In a more focused way, I looked at a lot of nineteenth century drawings, etchings and photographs, especially about technology of the time. Also ancient Egyptian friezes - the rabbits borrow some of their rigid, two-dimensional monoculture from those. I'd also just returned from a trip to Paris where I saw an exhibition of illustrations for children, mostly by French and Italian art and design students, all about creation myths, which were surprisingly sophisticated and inventive - an inspiring demonstration of how far you can push picture book design and illustration. This probably had the biggest affect on me at the time.

Some of the images are iconic, I'm thinking of that fabulous centre spread which is an...homage?...parody?...of the painting of Cook setting foot on Australian soil, and gesturing to sailors not to fire upon the natives...(That piece is a knockout!). Are you trying to stimulate some kind of resonance in the (adult) viewer?

To some extent. A resonance at least, but not an homage or parody. I used that painting (in the National Gallery of Victoria) as a matter of convenience, as something to work around, hijacking that whole idea of staged, frozen grandeur, an entirely imagined scene, of course. The original painting was a point of departure, not really to refer back to in parody, although it doesn't hurt to read it in that trendy postmodern way I suppose, although it's a fairly closed response. Hopefully the adult viewer will recognise the peculiar visual language and feeling of nineteenth century History Painting rather than the exact origin - the colour, composition and figure group style.

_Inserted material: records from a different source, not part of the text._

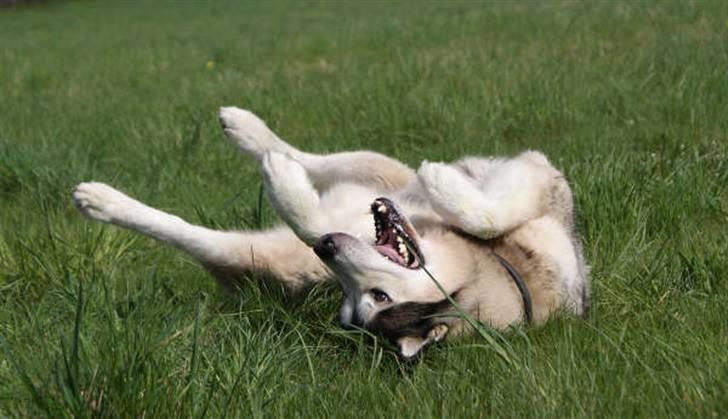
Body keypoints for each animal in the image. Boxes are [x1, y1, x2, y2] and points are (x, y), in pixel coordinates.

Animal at [71, 106, 588, 360]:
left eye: (376, 298)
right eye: (362, 297)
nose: (328, 248)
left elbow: (310, 222)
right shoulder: (542, 176)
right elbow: (488, 210)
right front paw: (445, 183)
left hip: (273, 259)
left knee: (189, 232)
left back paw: (101, 200)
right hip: (376, 167)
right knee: (313, 158)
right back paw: (248, 130)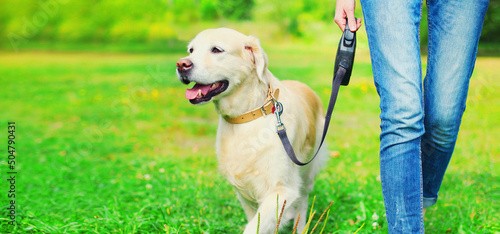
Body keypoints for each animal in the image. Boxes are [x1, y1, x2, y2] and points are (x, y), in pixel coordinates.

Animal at [176, 28, 328, 233]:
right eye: (191, 50)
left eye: (216, 49)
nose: (181, 64)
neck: (247, 115)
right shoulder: (244, 192)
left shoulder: (282, 189)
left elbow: (254, 227)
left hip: (308, 170)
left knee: (302, 203)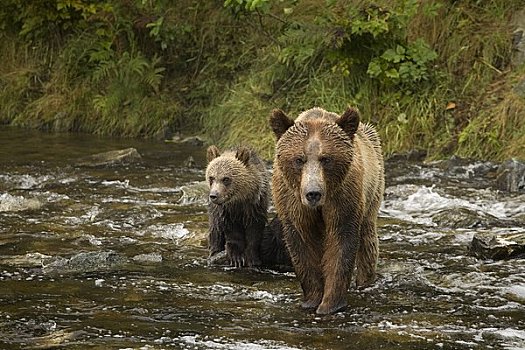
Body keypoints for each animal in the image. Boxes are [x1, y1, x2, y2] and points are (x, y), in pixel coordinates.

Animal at [268, 106, 382, 314]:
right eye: (299, 159)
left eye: (326, 159)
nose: (313, 193)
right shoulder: (293, 202)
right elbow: (302, 243)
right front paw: (312, 299)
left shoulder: (343, 197)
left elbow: (341, 241)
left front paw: (330, 303)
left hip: (373, 187)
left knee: (368, 239)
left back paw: (365, 281)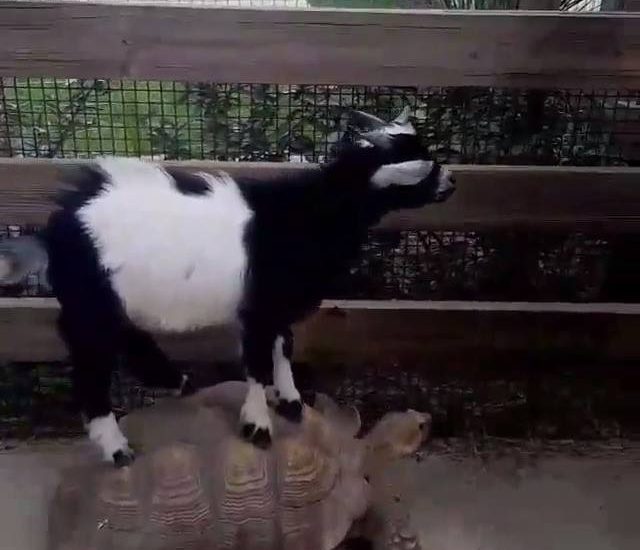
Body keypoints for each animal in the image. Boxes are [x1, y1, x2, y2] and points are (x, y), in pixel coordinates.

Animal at [0, 108, 455, 466]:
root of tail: (53, 234)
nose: (451, 183)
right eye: (426, 169)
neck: (306, 214)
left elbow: (282, 348)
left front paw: (291, 402)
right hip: (90, 305)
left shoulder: (274, 305)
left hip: (109, 299)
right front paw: (258, 425)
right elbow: (256, 363)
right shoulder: (258, 307)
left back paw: (177, 381)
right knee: (92, 373)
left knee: (131, 339)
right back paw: (118, 449)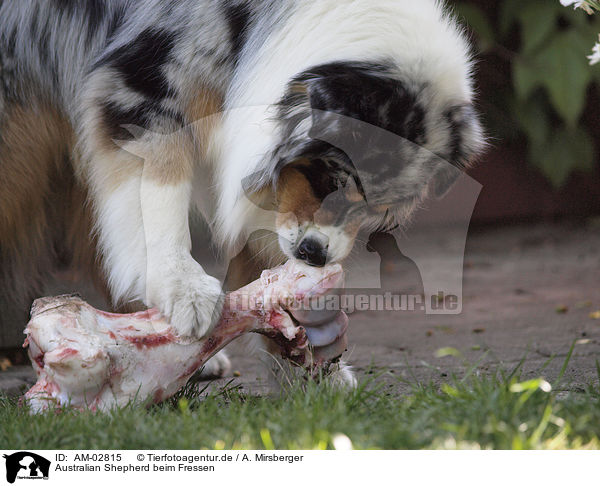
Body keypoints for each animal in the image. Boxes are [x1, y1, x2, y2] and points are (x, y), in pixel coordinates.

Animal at [0, 0, 486, 388]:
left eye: (376, 206)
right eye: (329, 178)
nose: (316, 254)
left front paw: (310, 363)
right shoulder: (142, 81)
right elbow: (158, 192)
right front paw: (182, 287)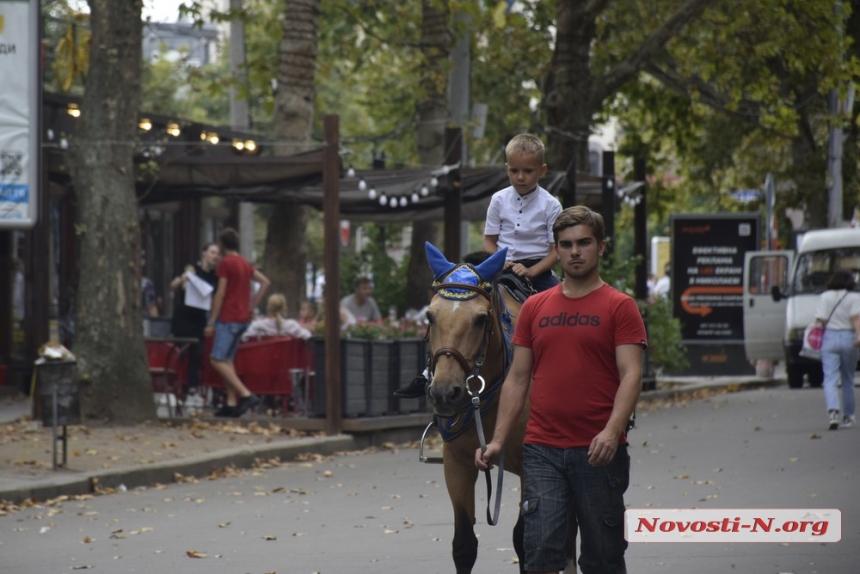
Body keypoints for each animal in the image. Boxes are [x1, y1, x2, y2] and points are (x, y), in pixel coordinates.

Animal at [420, 244, 576, 574]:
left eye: (481, 319)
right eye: (430, 316)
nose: (444, 393)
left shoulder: (534, 464)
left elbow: (525, 540)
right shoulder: (457, 463)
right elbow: (464, 544)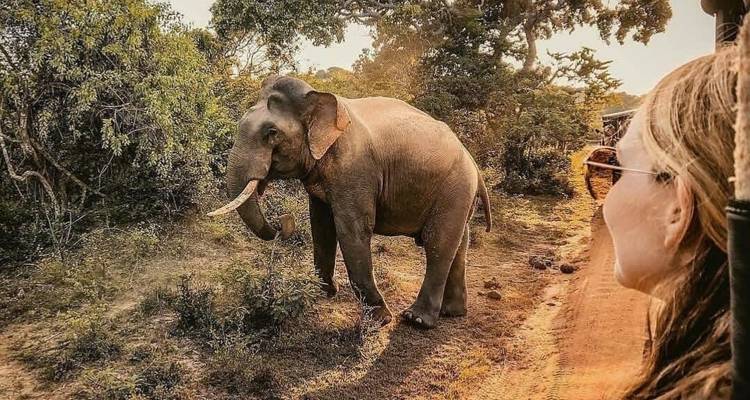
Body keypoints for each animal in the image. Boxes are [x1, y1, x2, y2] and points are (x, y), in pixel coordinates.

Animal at [208, 76, 492, 329]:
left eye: (272, 133)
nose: (282, 221)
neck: (320, 98)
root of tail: (473, 163)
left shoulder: (355, 170)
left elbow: (351, 230)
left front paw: (380, 319)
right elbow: (321, 226)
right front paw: (322, 292)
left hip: (455, 188)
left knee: (438, 243)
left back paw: (417, 320)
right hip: (459, 194)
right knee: (460, 244)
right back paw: (453, 313)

On that point, I want to say that I don't regard the book so much as an allegory (ignore the blurb on the back!), in the manner of Orwell's "Animal Farm", so much as a more indirect, strange metaphor. The fact of Australia's invasion by Europeans was for me resource material in creating an entirely imaginary world, one which is parallel rather than symbolic like a political cartoon. You can read much more into something like that, not to mention than fact that it's more universal if its not strapped to particular references. Hopefully an American, Asian or European reader, adult or child, can connect without necessarily knowing anything about Australian history.

Is there a conflict trying to satisfy both an adult and a juvenile audience? Is this something you think about when you start working on a piece?

To a limited extent. I'm really just doing what I feel works the best, I don't have a particular audience in mind; I'm a bit self-indulgent in that way. As far as I'm concerned, it's just a picture book, regardless of what prejudices adults may have about that form. The idea of tailoring something to an audience actually depresses me a bit, your objective is no longer an open question. I'm not sure if there is a conflict across different audiences, but like to think that pictures can work on multiple levels, both emotionally an intellectually, so long as they are not particularly coded. The Simpsons always comes to mind on this question (although I'm, sure there are better examples) as something that works on multiple levels, with occasional references to things most viewers (including me) would miss, like famous photographs. In any case, I dread anyone saying "Oh yeah, I get it" because that's instant dismissal. I'm hoping to appeal to something a tad deeper than recognition or even comprehension – a fascination with the strangeness of things. I think kids are much more intelligent in that respect than many adults, who are burdened by of all sorts of narrow expectations. Children are not so busy looking for ‘meaning’ perhaps.